Tengo una perra un poco friki. La recogí de una estupenda asociación animalista, ANAA, hace tres o cuatro meses. Tiene unos dos años, pesa veinticinco kilos y es blanca y negra como una ternera. Buenísima y muda: jamás ha dicho ni palabra, o sea, ni guau. Se ve que, si ladraba, la zurraban. No sé qué pasado lleva mi pobre Carlota a sus espaldas, pero, a juzgar por su comportamiento, ha debido de ser espeluznante. Al principio ni siquiera permitía que te acercaras a ella. Enseguida agachaba las orejas y se escondía en el rincón más remoto de la casa.
Con los días, claro, las cosas han ido a mucho mejor. Ahora no sólo se deja acariciar, sino que, además, cuando llegas a casa suele asomar tímidamente la cabeza como pidiendo que la sobes un poco. Ya no se pasa la vida dando respingos ni se levanta de un asustado brinco cuando pasas junto a ella por casualidad. Duerme en su colchoneta perruna (antes no se atrevía a utilizarla) y en más de una ocasión hasta me ha lamido una mano. Cosa que, como saben bien los amantes de perros, viene a ser como darte un beso. Húmedo y rasposo y un poco asquerosito, pero beso al fin en toda su significación afectuosa.
De modo que, como digo, ha mejorado bastante. Pero resulta que, cuando nos las prometemos más felices, cuando estamos tan tranquilas y tan amigas, de repente Carlota se frikea y vuelve a las andadas asustadizas. Por ejemplo: regresamos de la salida nocturna y reparto golosinas, un ritual que los perros, tan amantes de lo rutinario, nunca perdonan. Y así, le doy una galleta a mi vieja Bruna, una teckel redonda como una albóndiga peluda, que la devora con un raudo golpe de quijada; y luego me dispongo a darle la suya a Carlota, como cada noche, cuando de pronto, sin razón aparente, la pobre arría las orejas, mete la cola entre las piernas y sale pitando aterrorizada, como si en vez de estarle regalando su biscote de siempre le hubiera ofrecido polonio 210. Y ya hemos fastidiado por un montón de días el momento galleta: ahora Carlota tendrá su pequeño ataque de pánico cada vez que intente acercarme a ella con una golosina en la mano. Hasta volver a ganar la suficiente confianza como para coger la comida de mis dedos pueden pasar semanas.

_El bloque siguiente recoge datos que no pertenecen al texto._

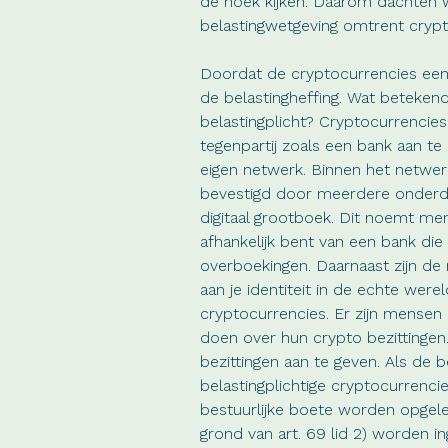
de hoek kijken. Daarom dachten w
belastingwetgeving omtrent crypt
Doordat de cryptocurrencies een 
de belastingheffing. Wat beteken
belastingplicht­? Cryptocurrencies 
tegenpartij zoals een bank aan 
eigen netwerk. Binnen het netwe
bevestigd door meerdere onderde
digitaal grootboek. Dit noemt men
afhankelijk bent van een bank die f
overboekingen. Daarnaast zijn de
aan je identiteit in de echte wer
cryptocurrencies. Er zijn mensen
doen over hun crypto bezittingen. 
bezittingen aan te geven. Als de 
belastingplichtige cryptocurrencie
bestuurlijke boete worden opgeleg
grond van art. 69 lid 2) worden in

Me pregunto qué cables se le cruzarán en esa pequeña cabeza maltratada cuando reacciona así. Sin duda el daño sufrido en el pasado, y el dolor, siguen teniéndola presa de algún modo y haciéndole confundir las situaciones. El miedo es una herramienta muy útil, un arma, una defensa para los seres vivos; nos permite percibir los peligros y ponerles remedio antes de que sea demasiado tarde. Pero a veces ese miedo se termina convirtiendo en una trampa, en un peligro mayor que lo temido. En realidad los humanos actuamos a menudo igual que mi Carlota: llevamos nuestra biografía a las espaldas como quien acarrea una inmensa piedra, y en ocasiones el peso aplastante de esa roca nos impide levantar la cabeza y contemplar la realidad. Vamos mirando nuestros pies, es decir, rumiando las heridas del pasado, y padecemos una fatal tendencia a cobrarle al presente nuestras deudas añejas.

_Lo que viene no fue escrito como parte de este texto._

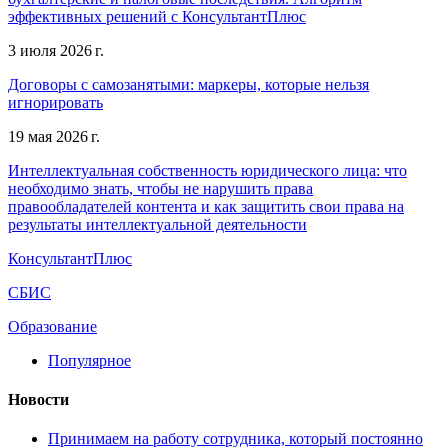
эффективных решений с КонсультантПлюс
3 июля 2026 г.
Договоры с самозанятыми: маркеры, которые нельзя
игнорировать
19 мая 2026 г.
Интеллектуальная собственность юридического лица: что
необходимо знать, чтобы не нарушить права
правообладателей контента и как защитить свои права на
результаты интеллектуальной деятельности
КонсультантПлюс
СБИС
Образование
Популярное
Новости
Принимаем на работу сотрудника, который постоянно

Quiero decir que los nuevos amigos, los nuevos vecinos, los nuevos compañeros de trabajo, suelen tener que apechugar con el fantasma de lo que otros hicieron. Por ejemplo, a veces le atizamos a alguien una bronca excesiva que no es más que el reflejo de un antiguo berrinche al que no supimos dar salida en su momento. No somos individuos vírgenes en nuestras relaciones con los demás, y estos malentendidos son especialmente agudos con los amantes. Cuántas veces reaccionamos con nuestras parejas (y ellas con nosotros) con desmedida suspicacia o intransigencia. Con un fastidio que en realidad no tiene que ver con él o con ella, sino con el pasado. Cada pareja convive con los ectoplasmas de los antiguos novios, más las viejas cicatrices no curadas y los remotos miedos.
No es de extrañar que la convivencia sea tan difícil, con semejante barullo. Miro ahora hacia atrás y me veo actuando demasiadas veces como Carlota, plegando las orejas y reculando cuando en realidad no había necesidad. Los perros enseñan mucho.